---------- EXTRACT ----------

As national climate schemes focus on limiting the nitrous oxide (N2O) and other greenhouse gas (GHG) emissions that fertilizers produce, policy-makers may find those challenges insurmountable if they fail to consider the intangible impacts that changes in farm management have on the people directly affected. As high fertilizer prices rebalance the cost-to-yield ratios of food production, farmers would benefit from adopting management systems that slash fertilizer use. But a forthcoming study finds that farmers examine more than just the financial costs of adopting new approaches, weighing less measurable factors like impacts on family members, work-life balance, and time invested to develop new skills.

The new study, co-authored by Dr. Terry Griffin, a cropping systems economist at Kansas State Research and Extension, sheds light on how farmers have weighed financial and human capital while considering variable rate technology (VRT) as a tool to cut fertilizer use. First introduced in the 1990s, VRT uses soil testing and satellite imagery to apply fertilizer at different rates across a field, matching soil fertility needs. It can lower inputs—and emissions—by increasing yields while wasting less fertilizer.

But despite the promised benefits, many farmers have been reluctant to adopt the new technology, leaving VRT proponents confused. Griffin says this reluctance stems from the way farmers evaluate the costs and benefits of a new farming approach, pointing out that “most studies have ignored the non-monetary investments of human capital.”

The new study aims to correct that knowledge gap and shows, as Ed White summarized in the Western Producer, that resistance to VRT is not “an enigma that defies rationality, as technology promoters have suggested.” Instead, it results from “individual farmers more comprehensively assessing the overall costs and benefits of the technology on themselves as individuals, on their family’s life and on their farm operations.”

Among the overall costs and benefits studies often miss is the considerable training and heavy management commitment VRT requires once it is up and running. For instance, satellite data needs to be cleaned before it can be useful for VRT, requiring farmers to either hire on additional help or spend time doing the extra work themselves, says Alberta researcher Tomas Nilsson, who collaborated with Griffin.

“It’s going to cost you time and money and sweat and tears sitting in front of the computer, too,” Nilsson said. “It’s about finding the tradeoff…. It allows you to do more with less, but it does require you to do more.”

----------

_INSTRUCTION 1_
According to the article on variable rate technology, when was VRT first introduced?
The article on variable rate technology and the records come from unrelated sources.

---------- DATASET ENTRIES ----------

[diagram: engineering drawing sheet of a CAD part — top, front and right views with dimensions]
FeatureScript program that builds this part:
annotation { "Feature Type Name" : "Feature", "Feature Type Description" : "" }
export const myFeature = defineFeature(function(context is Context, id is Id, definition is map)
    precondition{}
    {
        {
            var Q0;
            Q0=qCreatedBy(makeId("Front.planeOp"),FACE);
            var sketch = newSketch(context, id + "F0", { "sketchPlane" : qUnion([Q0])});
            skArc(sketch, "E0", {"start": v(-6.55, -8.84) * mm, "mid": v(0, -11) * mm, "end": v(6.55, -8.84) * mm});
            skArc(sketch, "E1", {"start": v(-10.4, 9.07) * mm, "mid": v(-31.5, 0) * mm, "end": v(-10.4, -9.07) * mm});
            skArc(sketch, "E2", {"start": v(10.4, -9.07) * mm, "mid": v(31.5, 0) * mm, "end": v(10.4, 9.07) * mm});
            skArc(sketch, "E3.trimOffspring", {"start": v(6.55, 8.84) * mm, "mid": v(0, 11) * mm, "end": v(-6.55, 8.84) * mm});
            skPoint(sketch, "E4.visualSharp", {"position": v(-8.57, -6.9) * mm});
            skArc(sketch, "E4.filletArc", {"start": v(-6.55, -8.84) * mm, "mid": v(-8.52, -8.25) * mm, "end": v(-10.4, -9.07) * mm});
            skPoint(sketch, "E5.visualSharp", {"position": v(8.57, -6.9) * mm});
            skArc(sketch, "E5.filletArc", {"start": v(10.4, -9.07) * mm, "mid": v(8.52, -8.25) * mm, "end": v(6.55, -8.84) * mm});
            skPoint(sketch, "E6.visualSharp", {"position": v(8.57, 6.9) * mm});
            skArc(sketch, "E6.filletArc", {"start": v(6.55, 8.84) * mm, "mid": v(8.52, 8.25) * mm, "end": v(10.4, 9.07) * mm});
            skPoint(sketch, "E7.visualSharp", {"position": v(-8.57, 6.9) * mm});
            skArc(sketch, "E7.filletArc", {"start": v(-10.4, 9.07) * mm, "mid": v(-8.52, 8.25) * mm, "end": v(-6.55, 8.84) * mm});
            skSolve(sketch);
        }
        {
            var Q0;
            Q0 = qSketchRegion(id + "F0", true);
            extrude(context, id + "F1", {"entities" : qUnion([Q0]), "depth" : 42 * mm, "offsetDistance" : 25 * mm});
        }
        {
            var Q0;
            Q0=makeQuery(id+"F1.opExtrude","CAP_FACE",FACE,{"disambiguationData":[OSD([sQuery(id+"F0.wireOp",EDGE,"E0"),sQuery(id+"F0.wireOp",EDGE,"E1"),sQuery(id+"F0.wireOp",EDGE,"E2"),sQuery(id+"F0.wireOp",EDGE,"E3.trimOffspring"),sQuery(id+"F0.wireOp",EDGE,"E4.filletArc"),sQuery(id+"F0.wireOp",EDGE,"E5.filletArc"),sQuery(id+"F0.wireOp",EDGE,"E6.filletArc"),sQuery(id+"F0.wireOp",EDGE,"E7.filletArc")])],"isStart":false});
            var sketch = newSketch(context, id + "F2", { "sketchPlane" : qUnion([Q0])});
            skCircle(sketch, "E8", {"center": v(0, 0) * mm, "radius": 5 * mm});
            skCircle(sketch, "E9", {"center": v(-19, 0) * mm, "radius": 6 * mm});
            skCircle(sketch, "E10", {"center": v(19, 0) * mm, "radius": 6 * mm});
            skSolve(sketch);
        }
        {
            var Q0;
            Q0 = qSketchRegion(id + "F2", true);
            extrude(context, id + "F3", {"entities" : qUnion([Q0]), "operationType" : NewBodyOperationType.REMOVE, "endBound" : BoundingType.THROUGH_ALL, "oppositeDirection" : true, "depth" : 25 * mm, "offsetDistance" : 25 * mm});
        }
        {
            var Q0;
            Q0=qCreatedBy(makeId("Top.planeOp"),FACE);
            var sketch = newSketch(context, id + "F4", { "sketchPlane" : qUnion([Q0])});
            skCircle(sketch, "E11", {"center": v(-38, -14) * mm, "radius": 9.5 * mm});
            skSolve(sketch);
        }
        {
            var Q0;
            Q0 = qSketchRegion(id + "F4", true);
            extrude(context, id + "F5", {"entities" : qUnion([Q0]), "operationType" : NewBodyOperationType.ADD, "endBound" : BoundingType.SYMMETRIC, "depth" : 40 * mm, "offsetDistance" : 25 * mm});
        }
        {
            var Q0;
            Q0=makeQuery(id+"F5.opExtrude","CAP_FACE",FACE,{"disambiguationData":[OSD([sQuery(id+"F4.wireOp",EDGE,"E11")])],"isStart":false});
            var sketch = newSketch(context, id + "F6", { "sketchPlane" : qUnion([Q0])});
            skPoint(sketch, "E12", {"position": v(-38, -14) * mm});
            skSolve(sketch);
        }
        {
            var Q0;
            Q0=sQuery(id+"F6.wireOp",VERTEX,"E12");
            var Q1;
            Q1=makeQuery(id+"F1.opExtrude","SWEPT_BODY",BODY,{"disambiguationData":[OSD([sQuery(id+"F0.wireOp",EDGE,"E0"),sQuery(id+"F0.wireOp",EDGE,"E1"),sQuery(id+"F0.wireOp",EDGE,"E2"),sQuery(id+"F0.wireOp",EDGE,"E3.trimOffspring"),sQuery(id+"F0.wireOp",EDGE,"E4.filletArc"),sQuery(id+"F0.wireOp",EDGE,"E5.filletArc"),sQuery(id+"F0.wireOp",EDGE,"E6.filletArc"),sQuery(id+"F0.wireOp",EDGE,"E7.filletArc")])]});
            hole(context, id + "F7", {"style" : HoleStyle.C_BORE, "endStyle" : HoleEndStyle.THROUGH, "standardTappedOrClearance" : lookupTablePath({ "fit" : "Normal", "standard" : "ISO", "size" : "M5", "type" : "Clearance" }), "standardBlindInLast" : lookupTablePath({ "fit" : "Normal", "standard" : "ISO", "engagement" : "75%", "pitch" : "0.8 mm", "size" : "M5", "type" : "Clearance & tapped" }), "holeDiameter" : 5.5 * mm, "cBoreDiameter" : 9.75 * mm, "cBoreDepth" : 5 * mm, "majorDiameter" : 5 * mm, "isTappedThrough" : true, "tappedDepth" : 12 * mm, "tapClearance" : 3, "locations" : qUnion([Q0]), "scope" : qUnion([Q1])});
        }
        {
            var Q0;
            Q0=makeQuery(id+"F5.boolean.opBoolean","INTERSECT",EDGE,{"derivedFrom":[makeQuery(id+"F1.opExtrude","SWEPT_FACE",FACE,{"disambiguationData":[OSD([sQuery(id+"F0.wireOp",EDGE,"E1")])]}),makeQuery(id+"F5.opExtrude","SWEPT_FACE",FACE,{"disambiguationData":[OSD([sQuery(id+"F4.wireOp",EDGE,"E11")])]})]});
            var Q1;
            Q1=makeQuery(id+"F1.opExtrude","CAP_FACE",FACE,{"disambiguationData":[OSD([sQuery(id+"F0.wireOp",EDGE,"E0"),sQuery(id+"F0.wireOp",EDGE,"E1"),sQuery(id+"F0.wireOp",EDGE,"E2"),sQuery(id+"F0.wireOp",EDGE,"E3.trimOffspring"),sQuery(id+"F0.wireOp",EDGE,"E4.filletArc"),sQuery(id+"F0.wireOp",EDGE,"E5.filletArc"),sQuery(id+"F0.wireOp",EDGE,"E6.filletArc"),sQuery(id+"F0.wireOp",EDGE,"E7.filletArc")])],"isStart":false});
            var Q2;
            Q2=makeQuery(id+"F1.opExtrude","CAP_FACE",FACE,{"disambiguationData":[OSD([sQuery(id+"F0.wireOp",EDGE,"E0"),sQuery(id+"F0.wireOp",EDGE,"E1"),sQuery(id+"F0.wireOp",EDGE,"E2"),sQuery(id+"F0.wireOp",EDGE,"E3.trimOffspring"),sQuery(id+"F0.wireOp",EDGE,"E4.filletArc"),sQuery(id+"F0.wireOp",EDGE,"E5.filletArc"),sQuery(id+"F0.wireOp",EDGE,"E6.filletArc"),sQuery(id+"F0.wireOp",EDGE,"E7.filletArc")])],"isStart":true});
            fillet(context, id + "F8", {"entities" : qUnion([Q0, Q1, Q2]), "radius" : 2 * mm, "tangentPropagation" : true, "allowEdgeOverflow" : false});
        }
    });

----------

_INSTRUCTION 2_
Copy out everything in the records from the very start down to the line that contains "export const myFeature", with both of those lines included, reproducing each line exactly.

_EXERCISE OUTPUT 1_
In the 1990s.

_EXERCISE OUTPUT 2_
[diagram: engineering drawing sheet of a CAD part — top, front and right views with dimensions]
FeatureScript program that builds this part:
annotation { "Feature Type Name" : "Feature", "Feature Type Description" : "" }
export const myFeature = defineFeature(function(context is Context, id is Id, definition is map)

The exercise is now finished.